Plugin main file is constantly been fired on every website visit

Ofcourse! It always loads and runs the code in the main plugin file, that’s by design and is how plugins are intended to work. Why would it work any other way? How would it know without being told which code to run when?

There are no sandboxes that ensure your classes only work in certain scenarios, they’re still written in the PHP programming language. Computers are very literal, it always runs because you never told it not to run in certain situations.

WordPress will load your activated plugins and your themes functions.php files, which are just PHP files that get executed. Anything you do in those files will run, wether it’s a frontend request, admin area, REST API, or even an RSS feed. It will run and any that is not in an action will immediately run, and it isn’t sandboxed or cordoned off from the rest of WordPress or the other activated plugins.

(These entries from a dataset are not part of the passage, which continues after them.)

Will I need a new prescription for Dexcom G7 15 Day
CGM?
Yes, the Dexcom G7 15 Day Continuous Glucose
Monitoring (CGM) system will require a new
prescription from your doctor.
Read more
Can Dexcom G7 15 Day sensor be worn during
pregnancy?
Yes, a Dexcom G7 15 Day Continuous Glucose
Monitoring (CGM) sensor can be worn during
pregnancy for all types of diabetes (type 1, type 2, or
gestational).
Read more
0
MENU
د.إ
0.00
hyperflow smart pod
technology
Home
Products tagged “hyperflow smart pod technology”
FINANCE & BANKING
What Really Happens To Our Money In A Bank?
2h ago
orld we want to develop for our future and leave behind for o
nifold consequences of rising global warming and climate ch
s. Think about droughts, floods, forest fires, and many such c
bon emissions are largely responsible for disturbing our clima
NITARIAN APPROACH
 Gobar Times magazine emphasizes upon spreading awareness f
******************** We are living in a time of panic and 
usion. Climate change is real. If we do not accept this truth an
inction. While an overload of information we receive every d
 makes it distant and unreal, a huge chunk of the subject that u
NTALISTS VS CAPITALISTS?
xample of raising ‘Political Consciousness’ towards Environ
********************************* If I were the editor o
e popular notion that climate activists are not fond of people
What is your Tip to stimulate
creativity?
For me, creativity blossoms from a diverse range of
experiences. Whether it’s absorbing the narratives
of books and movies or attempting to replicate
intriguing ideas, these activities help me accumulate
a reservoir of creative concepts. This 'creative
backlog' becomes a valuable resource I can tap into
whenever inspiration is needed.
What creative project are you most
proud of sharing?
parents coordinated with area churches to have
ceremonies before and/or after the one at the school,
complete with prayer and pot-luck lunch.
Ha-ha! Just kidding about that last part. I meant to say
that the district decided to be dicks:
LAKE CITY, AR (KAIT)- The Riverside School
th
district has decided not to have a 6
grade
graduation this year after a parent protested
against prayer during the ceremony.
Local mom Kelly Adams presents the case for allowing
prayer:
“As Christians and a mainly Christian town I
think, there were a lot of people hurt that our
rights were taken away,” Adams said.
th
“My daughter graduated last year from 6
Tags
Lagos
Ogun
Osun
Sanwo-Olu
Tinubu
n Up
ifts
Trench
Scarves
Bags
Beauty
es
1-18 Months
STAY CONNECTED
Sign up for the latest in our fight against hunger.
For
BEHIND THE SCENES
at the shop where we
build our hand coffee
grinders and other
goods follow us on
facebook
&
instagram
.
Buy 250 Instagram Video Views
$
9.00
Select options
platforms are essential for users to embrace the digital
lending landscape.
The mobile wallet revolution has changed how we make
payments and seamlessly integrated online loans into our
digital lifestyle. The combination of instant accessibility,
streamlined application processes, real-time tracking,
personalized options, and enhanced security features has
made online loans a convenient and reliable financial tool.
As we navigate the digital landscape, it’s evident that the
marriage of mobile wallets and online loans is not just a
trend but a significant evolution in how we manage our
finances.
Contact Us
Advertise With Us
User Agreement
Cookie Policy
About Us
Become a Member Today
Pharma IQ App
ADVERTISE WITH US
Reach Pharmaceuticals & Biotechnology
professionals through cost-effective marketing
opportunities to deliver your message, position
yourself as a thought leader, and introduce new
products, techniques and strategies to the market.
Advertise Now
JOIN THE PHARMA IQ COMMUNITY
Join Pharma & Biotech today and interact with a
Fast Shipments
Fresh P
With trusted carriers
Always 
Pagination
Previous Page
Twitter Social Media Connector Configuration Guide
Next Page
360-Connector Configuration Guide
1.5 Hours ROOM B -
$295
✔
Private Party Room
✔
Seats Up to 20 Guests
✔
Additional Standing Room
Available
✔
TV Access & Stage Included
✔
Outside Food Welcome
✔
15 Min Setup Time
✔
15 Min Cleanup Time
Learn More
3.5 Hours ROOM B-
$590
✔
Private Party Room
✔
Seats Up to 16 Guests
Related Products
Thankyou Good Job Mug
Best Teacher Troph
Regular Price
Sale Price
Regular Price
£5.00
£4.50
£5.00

It’s all loaded into the same memory at the same time in a single shared space.

So What Should I do?

What you need to do, is use actions to schedule when things are meant to happen. If you want to specify that something should only happen in a certain situation, you have to implement that yourself via hooks and if statements. Doing things in the main plugin files outside of actions other than adding actions and filters or loading more PHP files is ill-advised.

For example, you should only register admin pages when in WP Admin, so you would hook into the admin_init event and do work there, ensuring the code does not run on the frontend and other locations. Likewise you would register REST API endpoints for AJAX on rest_init. This also improves performance.

The rare exception is uninstall.php. If no uninstallation hook is registered it will load uninstall.php when a plugin is uninstalled. This is because you can’t register an uninstallation hook if the plugin is not activated.